Et ce qui nous réunit, précisément, à la Fondation, c’est cette réalité du sujet inconscient, qui ne cesse de nous prendre par surprise. Plutôt que de l’ignorer nous sommes attentifs à toutes les formes de demandes, voire les plus inattendues. 

 Ainsi rattrapée par ces points de fragilité, l’orthodoxie post-lacanienne, attachée à l’influence d’une figure impossible à dépasser, s’éloigne de son apogée (peut être malgré elle) pour peu à peu s’en affranchir. Nul doute que le contexte politique a eu par-là son incidence. L’écho de nouveaux courants de pensée, secouant notre société, force inévitablement au vacillement des dogmes et donne à la pensée analytique un nouveau souffle. 

Au-delà, depuis quelques années, Gérard Pommier, le dernier des quatre, anticipait cette possibilité qui s’offre à une association psychanalytique d’innover encore, et encore, en nous confrontant à un nouvel échiquier institutionnel. Comment, en effet, aborder cette épreuve inédite d’une association « sans chef de file »? Il nous avait préparé à ce travail d’émancipation. Pour la nouvelle génération, et le futur de la psychanalyse, la disparition d’un maitre nous oblige à expérimenter de nouveaux modèles de transfert de travail. Or, contre toute attente, une collégialité institutionnelle s’est naturellement formée, avec le projet de ne jamais renoncer à l’altérité qui nous rassemble et de poursuivre la voie d’une psychanalyse de terrain, qui fut l’un des motifs majeurs à la création de la FEP. 

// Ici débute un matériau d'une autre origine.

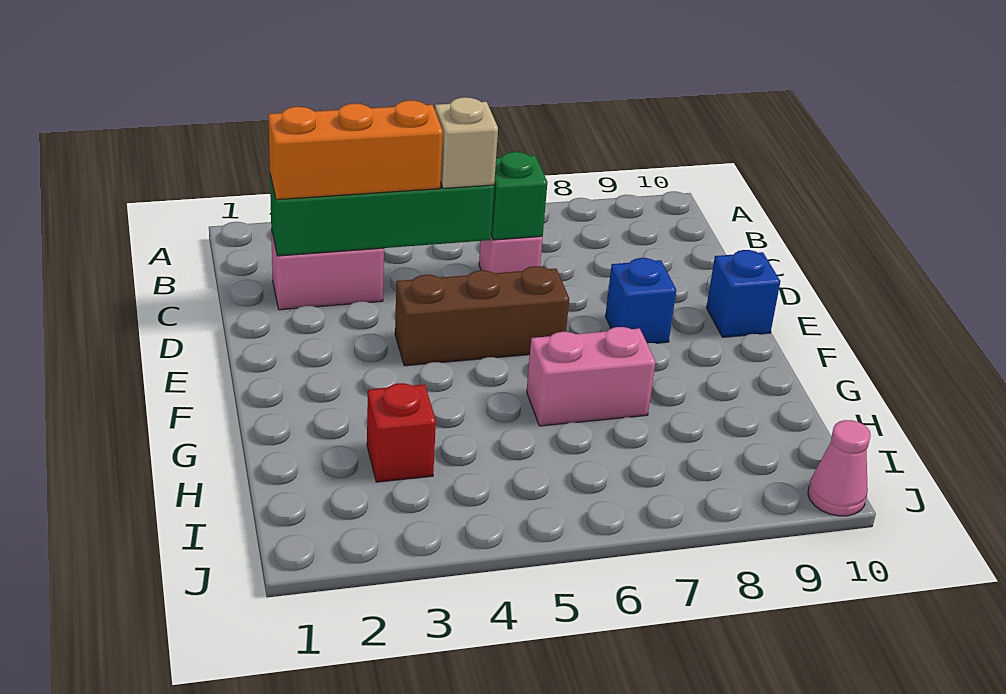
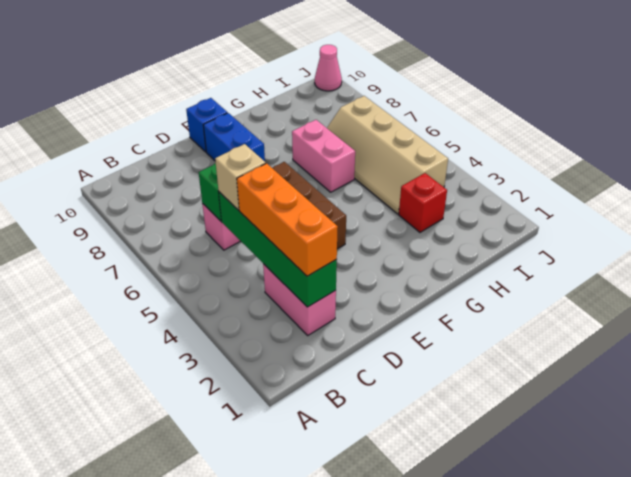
blue brick E8 level 1 -> blue brick E8:E9 level 1
none -> tan slope H4:I7 level 1 top I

En réalité, du fait de la disparition des grands noms de la psychanalyse, c’est le monde analytique dans son ensemble qui se retrouve au seuil d’une nouvelle ère, dévoilant le sens même de notre discipline : au regard de la subversion qui l’anime, le futur de la psychanalyse ne pourra toujours se perpétuer qu’à l’écart des sentiers battus.